Hi, guys, I have a question about using LSTM. The data set includes many word sequences, each word sequence is a sentence. There are two way using LSTM. One is that: input a 3D tensor with the size:sentence_length * 1 * word_embedding_length; Another is that: using a for loop, in the loop, each time input a 3D tensor with the size: 1 * 1 * word_embedding_length. Could someone tell me the difference between these two ways? Are these ways equivalent?

huanghuang · December 11, 2017, 2:51am

It been confirmed in experiments that these two way are equivalent. The second way can get each time hidden state .

huanghuang · December 11, 2017, 7:57am

lstm = nn.LSTM(4, 3, 2, bidirectional=True)
inputs = [autograd.Variable(torch.randn((1,4)))
for _ in range(4)]

hidden = (autograd.Variable(torch.randn((4, 1, 3))),
autograd.Variable(torch.randn((4, 1, 3))))
hidden_ = hidden
outs = []
hiddens = []
for i in inputs:
out, hidden = lstm(i.view(1, 1, -1), hidden)
outs.append(out)
hiddens.append(hidden)
print(out)
#print(’******************’)

print(hidden)

print(’**********************************************’)

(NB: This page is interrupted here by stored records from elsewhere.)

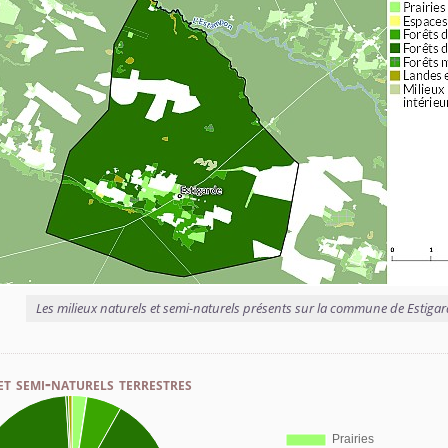
Les milieux naturels et semi-naturels présents sur la commune de Estiga
et semi-naturels terrestres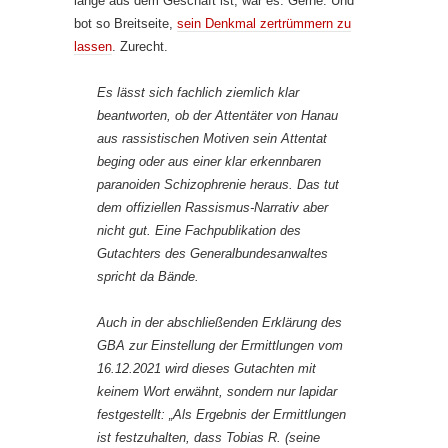
lange aus dem Geschäft ist, war es. Gerne. Und
bot so Breitseite,
sein Denkmal zertrümmern zu
lassen
. Zurecht.
Es lässt sich fachlich ziemlich klar
beantworten, ob der Attentäter von Hanau
aus rassistischen Motiven sein Attentat
beging oder aus einer klar erkennbaren
paranoiden Schizophrenie heraus. Das tut
dem offiziellen Rassismus-Narrativ aber
nicht gut. Eine Fachpublikation des
Gutachters des Generalbundesanwaltes
spricht da Bände.
Auch in der abschließenden Erklärung des
GBA zur Einstellung der Ermittlungen vom
16.12.2021 wird dieses Gutachten mit
keinem Wort erwähnt, sondern nur lapidar
festgestellt: „Als Ergebnis der Ermittlungen
ist festzuhalten, dass Tobias R. (seine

inputs_ = torch.cat(inputs).view(-1, 1, 4)
out_, hidden_ = lstm(inputs_, hidden_)
print(out_)

I have used the codes above to understanding LSTM, and give the conclution: if is undirectional LSTM, the two ways are equivalent, if is bi-directional LSTM, the outputs are different. I thinks taking the sequnces as input is the right way if bi directional LSTM, could some one can tell me the truth?